Le Gros Prix de Montréal
Une grande blonde moulée dans un t-shirt rouge Ferrari, j’aime. Un imbécile ivre qui gueule des obscénités en déambulant sur la rue Crescent, j’aime moins. Et quand on essaie de m’enfirouaper avec l’argument des «retombées économiques» du Grand Prix, alors là, j’aime pas du tout.
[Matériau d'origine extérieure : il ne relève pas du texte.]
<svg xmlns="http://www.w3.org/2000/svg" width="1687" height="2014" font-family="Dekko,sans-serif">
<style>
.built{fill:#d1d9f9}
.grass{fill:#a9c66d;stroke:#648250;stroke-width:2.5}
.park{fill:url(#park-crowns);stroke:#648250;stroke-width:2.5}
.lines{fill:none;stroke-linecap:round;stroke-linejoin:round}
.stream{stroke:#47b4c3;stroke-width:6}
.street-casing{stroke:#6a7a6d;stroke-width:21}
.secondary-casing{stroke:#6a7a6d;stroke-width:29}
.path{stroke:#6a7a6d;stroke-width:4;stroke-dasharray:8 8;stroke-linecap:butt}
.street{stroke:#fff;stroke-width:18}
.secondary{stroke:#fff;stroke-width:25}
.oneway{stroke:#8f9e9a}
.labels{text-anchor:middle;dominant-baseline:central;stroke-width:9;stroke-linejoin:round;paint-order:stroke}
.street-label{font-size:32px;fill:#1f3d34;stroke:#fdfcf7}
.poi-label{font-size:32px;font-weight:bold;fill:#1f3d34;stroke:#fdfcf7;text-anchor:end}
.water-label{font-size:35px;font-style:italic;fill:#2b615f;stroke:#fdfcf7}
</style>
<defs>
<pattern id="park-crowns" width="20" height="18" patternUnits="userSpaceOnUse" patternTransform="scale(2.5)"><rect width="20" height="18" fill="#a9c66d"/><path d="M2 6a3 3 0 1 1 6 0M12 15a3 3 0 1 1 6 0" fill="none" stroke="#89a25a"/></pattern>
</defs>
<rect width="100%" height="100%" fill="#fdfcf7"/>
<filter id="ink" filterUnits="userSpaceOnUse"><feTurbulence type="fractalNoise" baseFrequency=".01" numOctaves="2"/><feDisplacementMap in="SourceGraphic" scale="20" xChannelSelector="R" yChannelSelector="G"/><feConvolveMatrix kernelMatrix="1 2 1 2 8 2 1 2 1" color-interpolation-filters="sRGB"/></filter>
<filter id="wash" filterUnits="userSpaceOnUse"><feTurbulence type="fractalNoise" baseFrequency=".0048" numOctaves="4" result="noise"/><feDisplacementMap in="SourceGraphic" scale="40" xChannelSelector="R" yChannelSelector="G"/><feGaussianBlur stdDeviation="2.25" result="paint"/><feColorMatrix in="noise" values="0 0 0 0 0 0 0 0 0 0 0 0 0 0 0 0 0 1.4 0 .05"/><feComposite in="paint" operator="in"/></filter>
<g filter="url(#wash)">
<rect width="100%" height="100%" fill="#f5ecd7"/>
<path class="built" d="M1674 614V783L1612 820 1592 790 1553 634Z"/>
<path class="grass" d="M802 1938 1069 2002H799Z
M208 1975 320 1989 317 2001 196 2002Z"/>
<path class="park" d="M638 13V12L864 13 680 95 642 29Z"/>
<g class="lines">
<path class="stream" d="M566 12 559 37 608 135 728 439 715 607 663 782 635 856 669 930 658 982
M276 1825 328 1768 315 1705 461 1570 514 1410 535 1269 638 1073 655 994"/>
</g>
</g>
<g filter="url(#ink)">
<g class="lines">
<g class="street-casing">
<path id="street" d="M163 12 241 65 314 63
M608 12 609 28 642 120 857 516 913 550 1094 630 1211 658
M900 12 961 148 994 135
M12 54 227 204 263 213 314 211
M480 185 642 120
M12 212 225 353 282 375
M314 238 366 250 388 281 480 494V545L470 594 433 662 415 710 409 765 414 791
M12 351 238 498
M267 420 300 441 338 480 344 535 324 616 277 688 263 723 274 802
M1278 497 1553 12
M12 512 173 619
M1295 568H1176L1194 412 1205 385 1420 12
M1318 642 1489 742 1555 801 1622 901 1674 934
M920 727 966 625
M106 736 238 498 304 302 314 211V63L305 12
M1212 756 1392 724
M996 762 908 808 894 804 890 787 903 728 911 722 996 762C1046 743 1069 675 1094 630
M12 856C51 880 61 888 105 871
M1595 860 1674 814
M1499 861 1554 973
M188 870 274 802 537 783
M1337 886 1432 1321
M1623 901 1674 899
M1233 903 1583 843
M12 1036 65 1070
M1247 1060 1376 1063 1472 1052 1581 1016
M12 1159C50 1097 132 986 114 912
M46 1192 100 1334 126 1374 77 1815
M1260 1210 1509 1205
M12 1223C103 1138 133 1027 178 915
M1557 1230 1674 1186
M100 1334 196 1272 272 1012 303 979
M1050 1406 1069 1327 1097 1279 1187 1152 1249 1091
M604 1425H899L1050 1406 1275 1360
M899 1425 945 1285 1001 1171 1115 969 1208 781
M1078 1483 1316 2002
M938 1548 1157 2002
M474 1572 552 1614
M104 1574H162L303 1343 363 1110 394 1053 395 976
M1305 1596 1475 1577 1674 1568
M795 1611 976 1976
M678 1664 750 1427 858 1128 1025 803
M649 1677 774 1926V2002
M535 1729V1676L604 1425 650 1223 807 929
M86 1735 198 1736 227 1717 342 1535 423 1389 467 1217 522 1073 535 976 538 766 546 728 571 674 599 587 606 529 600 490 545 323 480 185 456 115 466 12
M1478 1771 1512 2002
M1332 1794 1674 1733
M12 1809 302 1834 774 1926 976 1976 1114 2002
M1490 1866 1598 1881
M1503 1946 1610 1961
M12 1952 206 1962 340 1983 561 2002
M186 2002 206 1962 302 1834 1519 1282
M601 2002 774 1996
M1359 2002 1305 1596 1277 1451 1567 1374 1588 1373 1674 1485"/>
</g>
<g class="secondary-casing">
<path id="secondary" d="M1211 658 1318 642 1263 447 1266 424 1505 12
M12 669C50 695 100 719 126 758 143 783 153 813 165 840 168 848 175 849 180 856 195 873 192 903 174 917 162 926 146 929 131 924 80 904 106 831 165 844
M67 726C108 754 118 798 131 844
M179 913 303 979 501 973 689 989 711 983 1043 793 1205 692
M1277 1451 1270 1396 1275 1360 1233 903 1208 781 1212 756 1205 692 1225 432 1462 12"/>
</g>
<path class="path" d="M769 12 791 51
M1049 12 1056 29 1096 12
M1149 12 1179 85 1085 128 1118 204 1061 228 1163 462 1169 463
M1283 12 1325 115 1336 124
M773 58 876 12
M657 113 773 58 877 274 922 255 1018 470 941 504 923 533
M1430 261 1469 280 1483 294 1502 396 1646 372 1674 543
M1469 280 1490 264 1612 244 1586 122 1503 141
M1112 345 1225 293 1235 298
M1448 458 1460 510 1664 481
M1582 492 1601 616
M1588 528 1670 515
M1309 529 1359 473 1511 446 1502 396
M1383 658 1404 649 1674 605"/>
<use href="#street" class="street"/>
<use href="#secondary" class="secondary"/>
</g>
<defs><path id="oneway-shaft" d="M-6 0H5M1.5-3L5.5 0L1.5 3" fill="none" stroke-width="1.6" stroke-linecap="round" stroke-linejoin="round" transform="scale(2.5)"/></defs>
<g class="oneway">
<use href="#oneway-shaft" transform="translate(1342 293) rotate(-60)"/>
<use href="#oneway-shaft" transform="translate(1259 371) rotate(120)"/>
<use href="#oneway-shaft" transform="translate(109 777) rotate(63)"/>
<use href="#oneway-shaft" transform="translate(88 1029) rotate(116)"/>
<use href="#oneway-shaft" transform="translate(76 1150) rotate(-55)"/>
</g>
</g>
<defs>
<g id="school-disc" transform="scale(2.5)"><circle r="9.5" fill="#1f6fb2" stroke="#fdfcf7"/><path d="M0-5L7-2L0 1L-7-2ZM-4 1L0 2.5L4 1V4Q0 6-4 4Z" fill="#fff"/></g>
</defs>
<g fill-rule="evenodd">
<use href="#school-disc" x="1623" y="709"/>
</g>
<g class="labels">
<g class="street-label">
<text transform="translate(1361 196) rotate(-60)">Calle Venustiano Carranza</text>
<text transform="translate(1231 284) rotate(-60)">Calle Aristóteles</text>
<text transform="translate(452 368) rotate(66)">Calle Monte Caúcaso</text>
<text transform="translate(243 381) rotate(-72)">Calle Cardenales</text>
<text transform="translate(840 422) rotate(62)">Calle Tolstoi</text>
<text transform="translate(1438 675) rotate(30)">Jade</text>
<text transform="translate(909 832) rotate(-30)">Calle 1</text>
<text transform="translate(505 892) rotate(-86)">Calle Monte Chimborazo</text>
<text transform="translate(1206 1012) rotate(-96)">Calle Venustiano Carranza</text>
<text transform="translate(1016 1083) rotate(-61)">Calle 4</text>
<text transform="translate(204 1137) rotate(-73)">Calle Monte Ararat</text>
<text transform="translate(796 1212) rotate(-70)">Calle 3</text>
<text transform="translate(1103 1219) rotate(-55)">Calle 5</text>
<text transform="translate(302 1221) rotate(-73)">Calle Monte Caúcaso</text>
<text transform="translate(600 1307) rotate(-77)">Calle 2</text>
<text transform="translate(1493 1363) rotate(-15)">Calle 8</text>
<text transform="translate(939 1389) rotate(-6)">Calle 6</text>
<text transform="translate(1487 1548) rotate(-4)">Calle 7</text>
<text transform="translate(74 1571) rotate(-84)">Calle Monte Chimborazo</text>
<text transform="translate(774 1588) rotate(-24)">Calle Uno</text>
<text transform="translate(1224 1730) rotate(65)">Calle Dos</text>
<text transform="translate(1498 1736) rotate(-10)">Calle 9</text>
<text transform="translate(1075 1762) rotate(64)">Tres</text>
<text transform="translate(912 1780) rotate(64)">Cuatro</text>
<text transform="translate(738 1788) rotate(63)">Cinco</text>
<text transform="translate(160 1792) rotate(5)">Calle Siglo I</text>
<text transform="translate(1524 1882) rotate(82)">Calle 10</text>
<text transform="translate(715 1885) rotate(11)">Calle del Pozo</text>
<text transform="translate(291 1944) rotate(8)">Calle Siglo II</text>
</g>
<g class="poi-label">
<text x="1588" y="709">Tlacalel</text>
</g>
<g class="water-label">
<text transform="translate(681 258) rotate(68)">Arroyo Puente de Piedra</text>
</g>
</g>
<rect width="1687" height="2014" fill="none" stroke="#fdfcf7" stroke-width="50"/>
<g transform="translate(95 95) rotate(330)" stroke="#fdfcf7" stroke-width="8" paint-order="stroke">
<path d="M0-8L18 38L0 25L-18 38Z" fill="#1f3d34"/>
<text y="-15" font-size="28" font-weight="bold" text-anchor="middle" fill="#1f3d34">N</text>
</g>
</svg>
Vous travaillez fort pour gagner votre paie. D’autres travaillent aussi fort pour s’en approprier une part. L’arme préférée de ces groupes d’intérêts: l’argument trompeur des retombées économiques. Le raisonnement: vous achetez une caisse de bière au dépanneur. Le propriétaire du dépanneur reçoit votre 20 $. Il le dépense le lendemain chez le coiffeur. Avec cet argent, le coiffeur achète un steak chez le boucher, et ainsi de suite. On additionne tous les 20 $ et… Abracadabra! Votre caisse de bière génère 60 $ de retombées économiques. Mais ce que les politiciens oublient commodément de vous dire, c’est que peu importe ce que vous achetez, votre 20 $ génère les mêmes retombées économiques partout.
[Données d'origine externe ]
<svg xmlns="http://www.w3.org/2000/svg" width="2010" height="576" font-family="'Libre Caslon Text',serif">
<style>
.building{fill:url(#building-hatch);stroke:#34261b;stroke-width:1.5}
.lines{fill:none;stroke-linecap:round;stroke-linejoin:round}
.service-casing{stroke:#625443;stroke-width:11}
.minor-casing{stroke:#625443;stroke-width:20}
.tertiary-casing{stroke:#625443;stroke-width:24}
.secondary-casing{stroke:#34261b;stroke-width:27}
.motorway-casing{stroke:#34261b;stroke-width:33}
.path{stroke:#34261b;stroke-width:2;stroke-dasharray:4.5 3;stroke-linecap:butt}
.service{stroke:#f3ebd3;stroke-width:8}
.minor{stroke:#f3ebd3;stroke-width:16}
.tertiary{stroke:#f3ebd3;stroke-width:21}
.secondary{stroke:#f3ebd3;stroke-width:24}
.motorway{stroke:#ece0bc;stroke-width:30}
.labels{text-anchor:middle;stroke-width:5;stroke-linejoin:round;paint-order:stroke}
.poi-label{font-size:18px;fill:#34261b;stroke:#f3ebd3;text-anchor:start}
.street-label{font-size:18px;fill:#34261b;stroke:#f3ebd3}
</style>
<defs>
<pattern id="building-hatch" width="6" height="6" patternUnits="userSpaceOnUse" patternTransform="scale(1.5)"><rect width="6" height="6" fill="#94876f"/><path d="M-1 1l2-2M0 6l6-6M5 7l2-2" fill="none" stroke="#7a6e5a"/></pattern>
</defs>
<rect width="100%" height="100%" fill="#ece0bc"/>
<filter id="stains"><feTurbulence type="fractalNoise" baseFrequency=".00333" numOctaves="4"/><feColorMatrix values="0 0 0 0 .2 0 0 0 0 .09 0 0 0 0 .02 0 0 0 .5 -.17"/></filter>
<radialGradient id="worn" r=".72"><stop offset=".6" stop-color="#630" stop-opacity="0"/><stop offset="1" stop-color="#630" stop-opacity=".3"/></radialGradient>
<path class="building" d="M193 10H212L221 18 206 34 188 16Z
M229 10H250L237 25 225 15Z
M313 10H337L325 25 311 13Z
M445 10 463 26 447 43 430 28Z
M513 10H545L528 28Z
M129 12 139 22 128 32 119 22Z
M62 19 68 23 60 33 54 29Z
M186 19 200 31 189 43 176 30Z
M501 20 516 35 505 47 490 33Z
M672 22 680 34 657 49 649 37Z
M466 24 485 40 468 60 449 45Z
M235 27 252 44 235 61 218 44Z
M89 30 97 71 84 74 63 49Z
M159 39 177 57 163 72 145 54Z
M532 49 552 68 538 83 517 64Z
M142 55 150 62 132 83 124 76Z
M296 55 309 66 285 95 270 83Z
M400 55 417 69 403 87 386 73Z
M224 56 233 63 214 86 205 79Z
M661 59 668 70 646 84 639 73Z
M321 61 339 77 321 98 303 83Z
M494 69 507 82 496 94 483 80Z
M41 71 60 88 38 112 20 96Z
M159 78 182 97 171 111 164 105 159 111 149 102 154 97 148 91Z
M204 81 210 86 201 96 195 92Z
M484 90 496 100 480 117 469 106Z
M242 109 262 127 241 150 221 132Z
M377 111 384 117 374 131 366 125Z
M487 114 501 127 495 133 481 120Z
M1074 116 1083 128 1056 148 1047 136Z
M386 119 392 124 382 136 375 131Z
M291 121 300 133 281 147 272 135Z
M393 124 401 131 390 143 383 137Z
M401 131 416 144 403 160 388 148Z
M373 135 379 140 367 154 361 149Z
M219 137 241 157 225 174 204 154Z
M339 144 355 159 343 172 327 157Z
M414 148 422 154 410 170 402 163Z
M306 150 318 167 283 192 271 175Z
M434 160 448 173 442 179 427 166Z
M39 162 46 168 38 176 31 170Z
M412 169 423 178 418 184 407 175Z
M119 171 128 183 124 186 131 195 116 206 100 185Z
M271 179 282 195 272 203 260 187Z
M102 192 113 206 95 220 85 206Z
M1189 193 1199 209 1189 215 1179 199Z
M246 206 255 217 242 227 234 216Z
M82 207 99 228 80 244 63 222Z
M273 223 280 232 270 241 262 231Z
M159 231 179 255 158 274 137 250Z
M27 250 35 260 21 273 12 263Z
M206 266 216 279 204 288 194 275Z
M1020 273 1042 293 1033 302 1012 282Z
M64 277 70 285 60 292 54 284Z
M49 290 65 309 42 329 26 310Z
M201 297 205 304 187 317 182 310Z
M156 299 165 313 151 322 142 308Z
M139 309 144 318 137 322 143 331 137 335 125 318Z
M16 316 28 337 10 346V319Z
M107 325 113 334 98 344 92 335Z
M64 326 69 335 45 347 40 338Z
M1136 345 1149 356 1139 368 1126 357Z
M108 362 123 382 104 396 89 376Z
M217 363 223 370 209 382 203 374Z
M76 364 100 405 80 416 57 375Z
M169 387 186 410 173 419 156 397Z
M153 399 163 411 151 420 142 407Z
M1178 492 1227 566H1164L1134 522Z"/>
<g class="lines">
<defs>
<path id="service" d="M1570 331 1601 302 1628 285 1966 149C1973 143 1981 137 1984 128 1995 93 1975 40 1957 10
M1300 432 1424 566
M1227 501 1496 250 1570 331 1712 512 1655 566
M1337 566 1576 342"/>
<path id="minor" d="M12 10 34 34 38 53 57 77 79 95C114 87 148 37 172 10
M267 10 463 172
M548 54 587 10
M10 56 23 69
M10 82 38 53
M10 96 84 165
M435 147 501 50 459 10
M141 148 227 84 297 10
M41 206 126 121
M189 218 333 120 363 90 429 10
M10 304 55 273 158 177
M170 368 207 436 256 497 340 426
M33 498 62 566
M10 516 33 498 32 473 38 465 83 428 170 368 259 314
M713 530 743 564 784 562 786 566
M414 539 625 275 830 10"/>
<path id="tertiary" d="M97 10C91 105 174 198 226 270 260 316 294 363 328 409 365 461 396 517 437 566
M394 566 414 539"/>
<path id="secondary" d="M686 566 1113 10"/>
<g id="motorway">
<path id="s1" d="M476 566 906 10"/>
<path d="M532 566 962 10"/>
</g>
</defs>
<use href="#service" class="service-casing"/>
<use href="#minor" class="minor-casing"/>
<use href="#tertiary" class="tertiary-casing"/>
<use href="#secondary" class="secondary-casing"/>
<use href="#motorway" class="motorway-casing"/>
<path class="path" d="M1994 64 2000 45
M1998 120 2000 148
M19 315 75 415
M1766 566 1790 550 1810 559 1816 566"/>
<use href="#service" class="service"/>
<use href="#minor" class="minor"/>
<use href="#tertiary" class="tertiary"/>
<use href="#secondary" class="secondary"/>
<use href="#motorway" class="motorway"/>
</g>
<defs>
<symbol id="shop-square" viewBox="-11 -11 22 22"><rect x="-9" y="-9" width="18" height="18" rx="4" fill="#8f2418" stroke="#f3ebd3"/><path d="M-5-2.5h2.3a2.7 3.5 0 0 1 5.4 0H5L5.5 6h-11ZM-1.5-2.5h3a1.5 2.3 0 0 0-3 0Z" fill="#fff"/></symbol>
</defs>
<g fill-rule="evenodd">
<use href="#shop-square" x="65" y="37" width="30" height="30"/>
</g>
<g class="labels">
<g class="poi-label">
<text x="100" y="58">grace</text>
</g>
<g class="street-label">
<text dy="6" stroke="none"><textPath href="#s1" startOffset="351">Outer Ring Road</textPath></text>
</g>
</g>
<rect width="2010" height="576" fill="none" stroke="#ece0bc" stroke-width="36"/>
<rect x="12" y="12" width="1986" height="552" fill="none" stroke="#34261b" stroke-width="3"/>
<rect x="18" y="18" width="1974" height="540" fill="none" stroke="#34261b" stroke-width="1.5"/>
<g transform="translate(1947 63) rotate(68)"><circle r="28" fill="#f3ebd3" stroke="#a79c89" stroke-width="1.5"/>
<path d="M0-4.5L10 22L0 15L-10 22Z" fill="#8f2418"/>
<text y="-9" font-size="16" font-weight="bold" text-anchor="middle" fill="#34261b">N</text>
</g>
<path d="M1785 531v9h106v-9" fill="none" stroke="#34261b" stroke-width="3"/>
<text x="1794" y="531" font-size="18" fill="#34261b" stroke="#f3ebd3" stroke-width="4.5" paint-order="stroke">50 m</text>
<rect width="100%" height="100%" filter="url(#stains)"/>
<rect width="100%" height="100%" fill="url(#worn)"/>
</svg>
Prenons l’exemple du Grand Prix. Il coûtera aux contribuables 75 M$ sur cinq ans. Pas grave, nous dit-on. L’événement va générer des retombées de 89 M$ par année. J’en doute. D’abord, 80% des spectateurs proviennent du Québec. Sans Grand Prix, ces gens jetteraient-ils leur argent dans les égouts? Non. Ils le dépenseraient ailleurs – cinéma, restaurants, voyage en région, etc. – et créeraient autant de retombées économiques et d’emplois. C’est exactement ce qui s’est passé l’an dernier, alors que le Grand Prix n’a pas eu lieu.
Quant aux touristes, nous offrent-ils leurs dollars ou leurs euros gratuitement? Non. Ils les échangent contre nourriture, services hôteliers, transport, etc. Des biens et services que nos entreprises doivent produire en sacrifiant des ressources. L’industrie touristique doit être vue comme une entreprise exportatrice (comme Bombardier), rien de plus. Et la subvention de 75 M$: un transfert de richesse des contribuables vers cette industrie.
Cependant, la visibilité internationale du Grand Prix peut attirer des investisseurs ici, ou nous procurer une certaine fierté. C’est souhaitable. La question qui se pose: à quel prix? N’oublions pas qu’avec les ressources et la main-d’oeuvre utilisées pour le Grand Prix – ainsi que les 75 M$ en subventions –, nous pourrions produire autre chose, de plus utile. Plus de services d’éducation? De santé? Moins de dettes? Vous choisissez.
La rentabilité d’une dépense publique se mesure à la valeur, aux yeux de la société, de ce qu’on produit avec. Non aux prétendues retombées économiques, qui se dressent comme un écran de fumée. Car rien n’est gratuit en ce bas monde. Pas même une grande blonde en t-shirt moulant.
David Descôteaux est économiste à l’Institut économique de Montréal.